** Given records follows **

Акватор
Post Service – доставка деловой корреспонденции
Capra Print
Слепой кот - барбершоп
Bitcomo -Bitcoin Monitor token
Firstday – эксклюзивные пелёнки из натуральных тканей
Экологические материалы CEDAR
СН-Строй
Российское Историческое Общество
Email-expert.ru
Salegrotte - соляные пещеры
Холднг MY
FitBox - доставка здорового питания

** End of Given records **

**Exercise**
Restate the records above exactly.

**Answer**
Акватор
Post Service – доставка деловой корреспонденции
Capra Print
Слепой кот - барбершоп
Bitcomo -Bitcoin Monitor token
Firstday – эксклюзивные пелёнки из натуральных тканей
Экологические материалы CEDAR
СН-Строй
Российское Историческое Общество
Email-expert.ru
Salegrotte - соляные пещеры
Холднг MY
FitBox - доставка здорового питания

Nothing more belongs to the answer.